Although implementation has begun, "you'll have to come back in a year or two and ask again," he says. "Like any piece of technology it always has an iterative quality to it. That process of continually making it better will be a central task."

And if the GCSB didn't bother? "It would significantly reduce our ability to provide a level of assurance to the Government and the community more widely that we were aware of some of the more advanced and damaging threats and had an ability to begin to respond to them," Fletcher says.

"It is likely that over time, information, data and systems in New Zealand would be more vulnerable to intrusion and that would be a social and economic risk that is probably avoidable."

THE DOTCOM SAGA

If there is a cloud hanging over public trust in the GCSB it may be its involvement in the Dotcom saga.

The assistance the spy agency provided Police in the run up to Dotcom's 2012 arrest on copyright-related charges was illegal at the time because Dotcom was a permanent resident of New Zealand.

But it also meant the GCSB's snooping powers were used to further a United States prosecution that many legal experts characterise as a "test case", sitting near the boundary of civil and criminal law.

Under a 2013 law change, the GCSB can currently only provide assistance to the Police, the Security Intelligence Service and the Defence Force.

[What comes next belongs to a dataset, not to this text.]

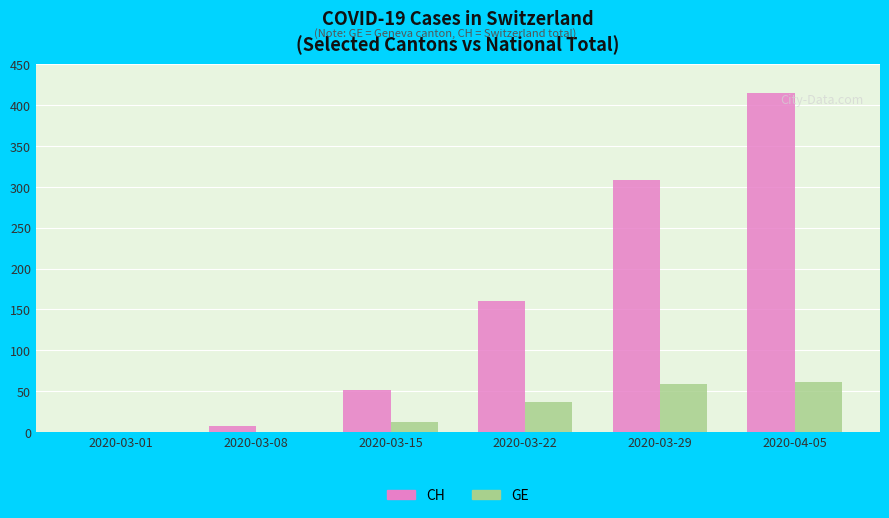

Reading left to right, what are all the values shown in this chart?

CH: 0	7	51	160	309	415
GE: 0	0	12	36	59	61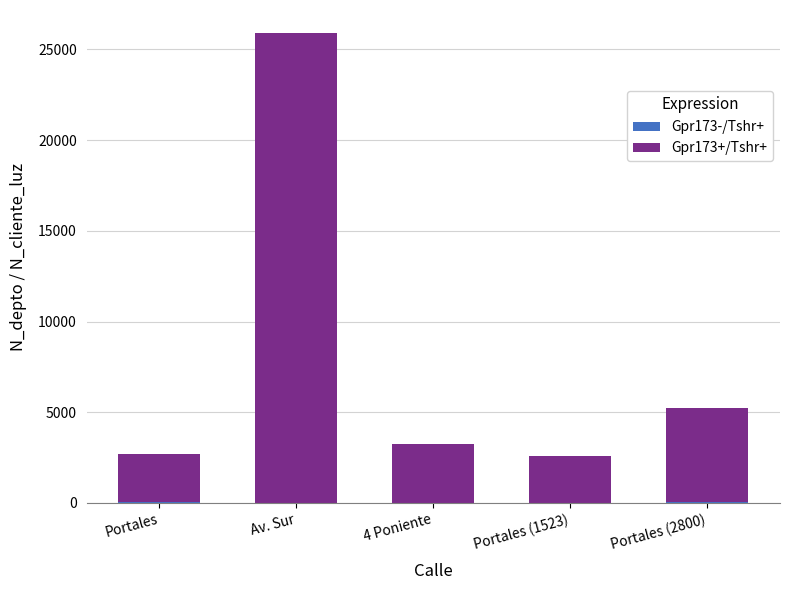

At which category is the sum across all series the highest?

Av. Sur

But given Police have agreements to assist their overseas counterparts, doesn't that still mean the GCSB could on occasion find itself asked to serve some controversial foreign agendas?

Director Ian Fletcher responds that in a country the size of New Zealand it would be difficult to replicate the technical capabilities of the GCSB within each agency, which is the rationale for its role in providing assistance to Police.

But he says the beefing-up of the resources of the Inspector-General of Security and Intelligence means the GCSB is now subject to "much more detailed oversight than was possible previously".

"I think we have learned a lot," he says. "We are now an organisation that approaches these matters very carefully indeed with exactly [these] kinds of questions in mind," he says.

Is that a tacit recognition that the GCSB would have handled the Dotcom situation differently under the current regime? Fletcher says he can't speak to that, as the matter is before the courts.